--- The problem ---
Turn the lines of the listing below, starting at the line that contains "genus: Eolophus" and ending at the line that contains "common name: Spotted", into a Markdown table with two columns, Row and Text. Give each line a row number and leave out any blank lines.

--- Recorded data ---

□ □ □ □ □ □ □

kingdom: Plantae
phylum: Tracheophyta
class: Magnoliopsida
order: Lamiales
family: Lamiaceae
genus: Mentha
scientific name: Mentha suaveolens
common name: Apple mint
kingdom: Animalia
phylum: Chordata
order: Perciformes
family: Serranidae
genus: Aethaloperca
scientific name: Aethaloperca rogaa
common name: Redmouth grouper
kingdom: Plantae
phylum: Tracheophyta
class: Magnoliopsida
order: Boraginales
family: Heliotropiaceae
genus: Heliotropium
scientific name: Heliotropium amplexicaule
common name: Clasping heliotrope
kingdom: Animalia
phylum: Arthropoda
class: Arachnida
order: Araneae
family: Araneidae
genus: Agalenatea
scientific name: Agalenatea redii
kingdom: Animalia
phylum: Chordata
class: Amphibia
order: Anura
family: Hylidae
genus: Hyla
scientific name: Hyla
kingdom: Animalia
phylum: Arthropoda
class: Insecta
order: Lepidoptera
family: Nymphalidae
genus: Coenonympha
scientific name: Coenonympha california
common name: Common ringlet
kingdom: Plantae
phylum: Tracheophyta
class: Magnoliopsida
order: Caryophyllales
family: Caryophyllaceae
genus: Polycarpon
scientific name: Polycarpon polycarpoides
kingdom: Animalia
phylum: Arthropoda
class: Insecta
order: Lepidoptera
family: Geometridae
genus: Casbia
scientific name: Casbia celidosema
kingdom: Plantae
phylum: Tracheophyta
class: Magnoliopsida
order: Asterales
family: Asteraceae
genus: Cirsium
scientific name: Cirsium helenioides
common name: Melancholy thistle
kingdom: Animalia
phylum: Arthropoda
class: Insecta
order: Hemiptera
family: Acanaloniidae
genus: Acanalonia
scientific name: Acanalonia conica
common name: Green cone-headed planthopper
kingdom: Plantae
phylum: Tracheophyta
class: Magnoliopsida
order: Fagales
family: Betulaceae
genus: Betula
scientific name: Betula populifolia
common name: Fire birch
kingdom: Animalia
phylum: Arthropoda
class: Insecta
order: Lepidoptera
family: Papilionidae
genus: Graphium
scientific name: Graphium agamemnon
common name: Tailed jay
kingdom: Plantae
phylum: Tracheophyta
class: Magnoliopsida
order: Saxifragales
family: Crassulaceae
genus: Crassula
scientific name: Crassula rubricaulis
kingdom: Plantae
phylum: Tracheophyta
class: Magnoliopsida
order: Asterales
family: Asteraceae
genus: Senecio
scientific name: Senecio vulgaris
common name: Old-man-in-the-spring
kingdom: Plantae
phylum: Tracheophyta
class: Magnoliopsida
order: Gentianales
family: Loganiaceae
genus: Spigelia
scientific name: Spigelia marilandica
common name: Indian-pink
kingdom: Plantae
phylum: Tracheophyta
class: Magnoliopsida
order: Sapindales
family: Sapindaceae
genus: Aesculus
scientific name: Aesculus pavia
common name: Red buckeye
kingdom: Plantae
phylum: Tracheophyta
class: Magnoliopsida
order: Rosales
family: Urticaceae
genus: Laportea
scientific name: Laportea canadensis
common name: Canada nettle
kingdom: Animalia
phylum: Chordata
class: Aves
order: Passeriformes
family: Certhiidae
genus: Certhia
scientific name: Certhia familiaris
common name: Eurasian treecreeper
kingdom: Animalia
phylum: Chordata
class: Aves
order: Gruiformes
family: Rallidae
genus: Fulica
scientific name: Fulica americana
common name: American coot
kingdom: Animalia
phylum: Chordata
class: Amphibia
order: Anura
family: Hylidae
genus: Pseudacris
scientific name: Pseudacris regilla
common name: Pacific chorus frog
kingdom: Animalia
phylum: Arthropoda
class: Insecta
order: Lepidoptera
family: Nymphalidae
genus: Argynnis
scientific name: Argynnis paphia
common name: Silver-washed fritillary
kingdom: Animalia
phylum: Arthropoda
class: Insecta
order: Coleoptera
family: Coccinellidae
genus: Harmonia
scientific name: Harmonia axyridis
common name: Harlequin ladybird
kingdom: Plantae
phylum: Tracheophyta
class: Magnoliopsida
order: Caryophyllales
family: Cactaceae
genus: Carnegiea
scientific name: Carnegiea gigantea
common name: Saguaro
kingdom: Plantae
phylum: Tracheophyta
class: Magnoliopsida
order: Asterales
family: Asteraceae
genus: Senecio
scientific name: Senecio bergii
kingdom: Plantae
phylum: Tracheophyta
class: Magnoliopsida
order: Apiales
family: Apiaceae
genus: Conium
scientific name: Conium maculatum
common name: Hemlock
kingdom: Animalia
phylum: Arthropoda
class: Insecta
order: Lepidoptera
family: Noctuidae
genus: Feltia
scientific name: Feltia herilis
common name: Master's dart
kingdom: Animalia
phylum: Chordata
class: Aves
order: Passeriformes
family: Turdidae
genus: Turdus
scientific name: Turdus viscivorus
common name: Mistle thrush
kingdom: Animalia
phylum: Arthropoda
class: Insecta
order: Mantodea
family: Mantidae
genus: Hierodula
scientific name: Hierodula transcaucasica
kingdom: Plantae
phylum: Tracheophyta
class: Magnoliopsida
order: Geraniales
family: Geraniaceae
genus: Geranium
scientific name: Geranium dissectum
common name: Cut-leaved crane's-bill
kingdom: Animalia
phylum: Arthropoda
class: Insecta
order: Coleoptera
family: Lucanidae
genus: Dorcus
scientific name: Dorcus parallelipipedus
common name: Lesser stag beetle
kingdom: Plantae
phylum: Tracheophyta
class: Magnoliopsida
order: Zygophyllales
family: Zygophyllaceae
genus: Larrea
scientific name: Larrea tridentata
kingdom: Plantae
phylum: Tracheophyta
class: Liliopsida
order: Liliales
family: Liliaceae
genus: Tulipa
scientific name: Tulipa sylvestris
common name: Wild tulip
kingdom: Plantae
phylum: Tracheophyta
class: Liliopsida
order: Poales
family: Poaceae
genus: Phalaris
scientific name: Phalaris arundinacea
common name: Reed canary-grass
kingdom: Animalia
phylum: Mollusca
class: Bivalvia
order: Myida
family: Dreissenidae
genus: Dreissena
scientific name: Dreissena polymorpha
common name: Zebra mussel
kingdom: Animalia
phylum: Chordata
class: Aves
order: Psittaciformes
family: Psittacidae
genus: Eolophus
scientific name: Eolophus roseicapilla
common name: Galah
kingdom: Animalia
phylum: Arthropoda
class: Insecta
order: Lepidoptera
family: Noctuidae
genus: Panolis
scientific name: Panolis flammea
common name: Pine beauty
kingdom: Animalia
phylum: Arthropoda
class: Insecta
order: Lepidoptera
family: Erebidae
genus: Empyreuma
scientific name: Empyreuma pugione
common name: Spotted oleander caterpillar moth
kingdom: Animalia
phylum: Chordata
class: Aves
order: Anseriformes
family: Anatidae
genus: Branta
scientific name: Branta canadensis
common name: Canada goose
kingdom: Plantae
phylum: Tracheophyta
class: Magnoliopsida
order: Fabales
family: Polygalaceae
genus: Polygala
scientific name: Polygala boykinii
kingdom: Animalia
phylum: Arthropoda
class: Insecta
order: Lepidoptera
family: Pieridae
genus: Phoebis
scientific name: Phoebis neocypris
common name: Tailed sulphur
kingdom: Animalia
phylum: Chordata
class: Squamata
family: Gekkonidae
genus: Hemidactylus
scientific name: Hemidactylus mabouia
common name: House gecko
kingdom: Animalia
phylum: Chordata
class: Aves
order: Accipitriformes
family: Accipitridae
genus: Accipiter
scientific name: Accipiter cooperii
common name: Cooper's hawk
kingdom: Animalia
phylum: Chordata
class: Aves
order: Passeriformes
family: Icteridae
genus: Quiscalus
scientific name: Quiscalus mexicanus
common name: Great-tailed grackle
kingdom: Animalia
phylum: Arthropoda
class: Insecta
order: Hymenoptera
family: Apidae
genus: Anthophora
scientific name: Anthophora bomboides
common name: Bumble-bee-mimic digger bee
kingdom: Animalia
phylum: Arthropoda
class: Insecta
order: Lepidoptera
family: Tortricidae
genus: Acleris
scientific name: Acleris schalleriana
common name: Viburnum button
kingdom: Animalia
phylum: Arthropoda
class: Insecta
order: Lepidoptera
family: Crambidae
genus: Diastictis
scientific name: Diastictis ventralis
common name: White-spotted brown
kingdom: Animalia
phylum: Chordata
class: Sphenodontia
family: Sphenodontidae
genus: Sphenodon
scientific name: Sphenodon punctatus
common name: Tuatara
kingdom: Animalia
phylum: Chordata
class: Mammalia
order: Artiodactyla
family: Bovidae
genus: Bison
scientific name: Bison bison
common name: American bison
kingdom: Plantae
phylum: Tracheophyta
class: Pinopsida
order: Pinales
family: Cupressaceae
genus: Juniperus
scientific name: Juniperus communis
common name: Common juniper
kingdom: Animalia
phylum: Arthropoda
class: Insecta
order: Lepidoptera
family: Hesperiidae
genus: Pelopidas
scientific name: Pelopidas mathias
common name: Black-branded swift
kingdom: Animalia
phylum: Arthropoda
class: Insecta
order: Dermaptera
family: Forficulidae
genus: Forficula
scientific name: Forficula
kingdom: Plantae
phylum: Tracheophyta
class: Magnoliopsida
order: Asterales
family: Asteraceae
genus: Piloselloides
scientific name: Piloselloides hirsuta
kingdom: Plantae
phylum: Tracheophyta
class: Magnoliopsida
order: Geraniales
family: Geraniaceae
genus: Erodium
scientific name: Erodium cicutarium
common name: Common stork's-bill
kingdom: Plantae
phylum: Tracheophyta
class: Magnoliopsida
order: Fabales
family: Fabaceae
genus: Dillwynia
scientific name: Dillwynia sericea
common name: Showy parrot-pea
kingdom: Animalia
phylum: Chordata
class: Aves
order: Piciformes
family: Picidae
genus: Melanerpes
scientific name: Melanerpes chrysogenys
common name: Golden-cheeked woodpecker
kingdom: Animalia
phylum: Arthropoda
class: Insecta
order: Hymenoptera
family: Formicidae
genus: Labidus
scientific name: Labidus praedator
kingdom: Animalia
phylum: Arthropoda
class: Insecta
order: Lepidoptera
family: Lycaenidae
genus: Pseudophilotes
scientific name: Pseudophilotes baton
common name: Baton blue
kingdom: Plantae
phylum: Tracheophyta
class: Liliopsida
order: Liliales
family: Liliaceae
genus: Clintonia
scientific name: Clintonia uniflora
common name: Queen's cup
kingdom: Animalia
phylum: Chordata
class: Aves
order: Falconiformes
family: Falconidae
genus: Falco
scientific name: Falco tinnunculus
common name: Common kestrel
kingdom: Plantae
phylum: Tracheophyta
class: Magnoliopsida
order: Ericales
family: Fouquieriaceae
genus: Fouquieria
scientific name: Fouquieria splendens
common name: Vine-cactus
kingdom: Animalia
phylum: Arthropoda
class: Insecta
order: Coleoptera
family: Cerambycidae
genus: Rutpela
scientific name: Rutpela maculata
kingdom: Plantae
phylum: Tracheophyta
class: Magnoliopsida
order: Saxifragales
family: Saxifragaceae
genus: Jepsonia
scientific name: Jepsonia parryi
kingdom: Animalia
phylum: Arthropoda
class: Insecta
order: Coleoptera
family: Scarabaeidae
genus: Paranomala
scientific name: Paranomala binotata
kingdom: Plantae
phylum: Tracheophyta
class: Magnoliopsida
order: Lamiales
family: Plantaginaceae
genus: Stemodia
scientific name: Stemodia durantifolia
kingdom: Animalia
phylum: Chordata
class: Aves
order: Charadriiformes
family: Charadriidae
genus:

□ □ □ □ □ □ □

--- Solution ---
| Row | Text |
|---|---|
| 1 | genus: Eolophus |
| 2 | scientific name: Eolophus roseicapilla |
| 3 | common name: Galah |
| 4 | kingdom: Animalia |
| 5 | phylum: Arthropoda |
| 6 | class: Insecta |
| 7 | order: Lepidoptera |
| 8 | family: Noctuidae |
| 9 | genus: Panolis |
| 10 | scientific name: Panolis flammea |
| 11 | common name: Pine beauty |
| 12 | kingdom: Animalia |
| 13 | phylum: Arthropoda |
| 14 | class: Insecta |
| 15 | order: Lepidoptera |
| 16 | family: Erebidae |
| 17 | genus: Empyreuma |
| 18 | scientific name: Empyreuma pugione |
| 19 | common name: Spotted oleander caterpillar moth |